Dans la langue de Goethe, Jean-Marc Ayrault a ouvert le bal, soulignant que l’amitié franco-allemande était «indispensable». Hier, Michel Sapin et Manuel Valls ont poursuivi la valse au pas cadencé. Pour le premier, l’expression «confrontation» est un «contre-sens». Pour le second, c’est «irresponsable», «démagogique» et «nocif». Bref, nous pouvons parler de fraternité (et heureusement) mais surtout pas des perspectives sociales! Circulez, plus rien à dire! Le 17 avril, Angela Merkel félicitait le premier ministre français d’avoir déclaré qu’il n’y avait «pas d’alternative à (notre) politique» et souhaitait à la France le «succès» pour réduire ses déficits. Et il faudrait applaudir? À ce propos: vous avez voté Hollande ou Merkel au second tour de la présidentielle? L’hypocrisie a assez duré. La question ne concerne évidemment pas l’amitié avec nos voisins – le mythe du modèle allemand ne résiste d’ailleurs pas à l’examen critique –, mais du rapport de forces, donc du devenir des citoyens de tout un continent enrôlés de force dans des politiques d’austérité qui conduisent à la catastrophe et pour lesquelles l’Allemagne a joué un rôle primordial. Le débat traverse désormais le PS ? Réjouissons-nous ! Mais sans naïveté. Il est en effet facile de critiquer Merkel, tout en appliquant les mêmes recettes…
La "une" du JDD, 28 avril 2013.
Et pendant ce temps-là?

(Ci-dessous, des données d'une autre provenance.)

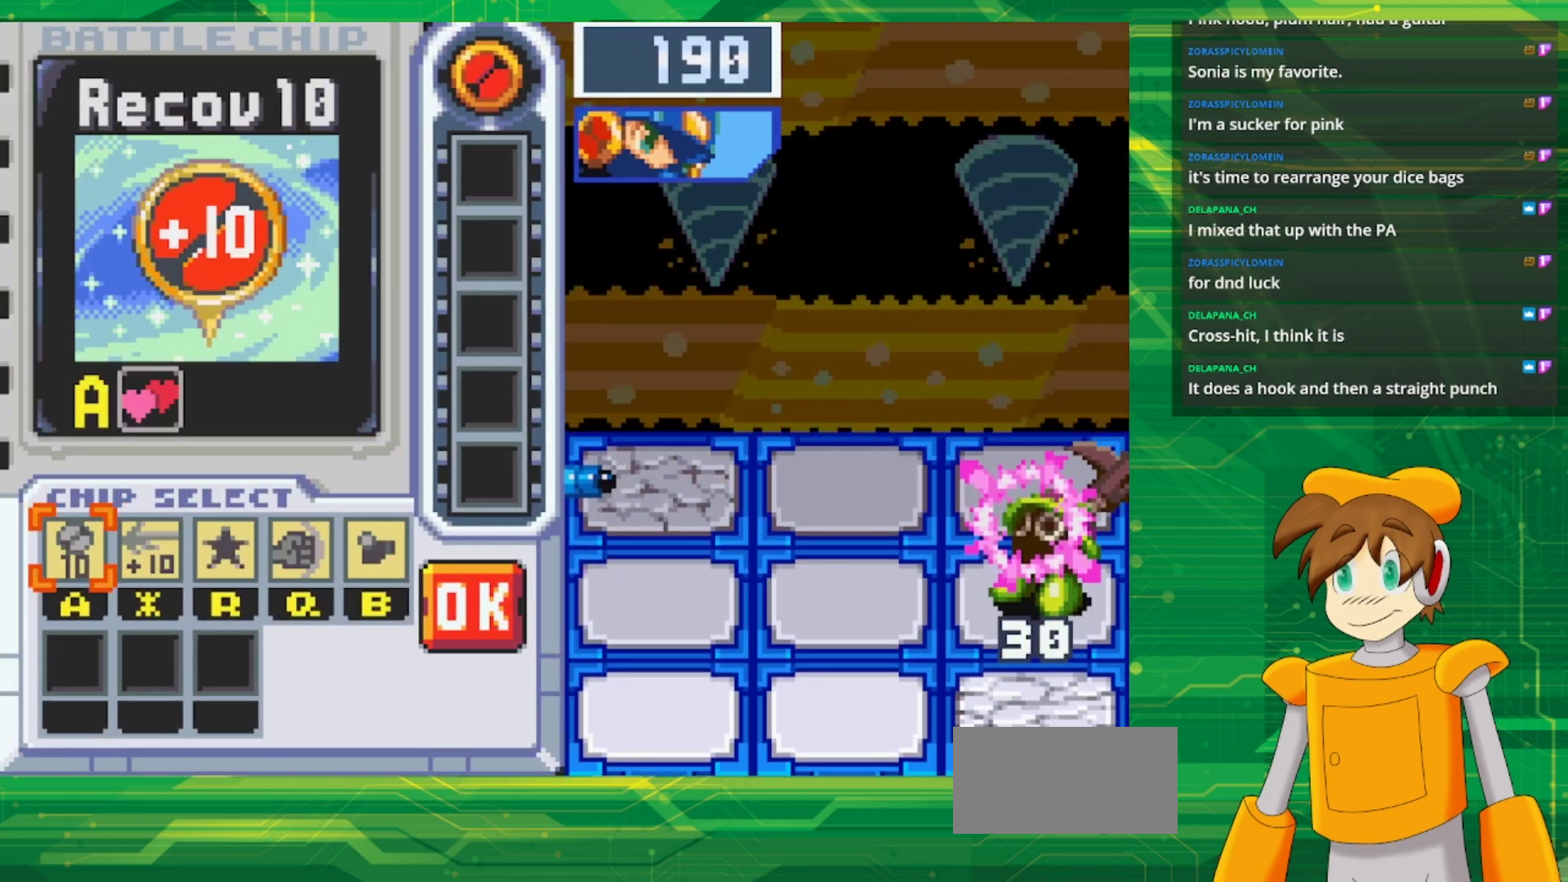
{"buttons": [], "events": []}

Non seulement nous sommes invités à ménager notre langage – autrement dit à fermer nos gueules – mais nous devrions, en plus, nous agenouiller devant la perspective d’une union nationale… Selon un sondage, les Français seraient «pour» à 78%. Mais ne cherchez pas l’erreur. Hier, le président du Conseil européen, Herman Van Rompuy, a «félicité chaleureusement» Enrico Letta, qui venait de prêter serment à la tête du nouveau gouvernement italien de coalition, dont le grand vainqueur n’est autre que le parti de Berlusconi. Voilà à quoi rêvent les libéraux : une union nationale avec François Bayrou à Matignon. Un hold-up démocratique assumé jusqu’au bout ; un vote de gauche avec des solutions de droite. Tant qu’on y est, supprimons les partis politiques, la gauche et la droite, remplaçons tout cela par des «techniciens» de la finance, qui – on leur accordera au moins cette qualité – savent piloter le train-fou de l’économie libéralo-globalisée…Franchement, il est plus que temps de dire stop au chômage de masse, à l’atomisation sociale et à l’impuissance caractérisée – donc coupable. Le 1er mai comme le 5 mai seront deux moments citoyens pour l’exprimer. Avec des mots: «Changeons de politique!» Mais aussi par des actes: «Changeons de pied!» Vite.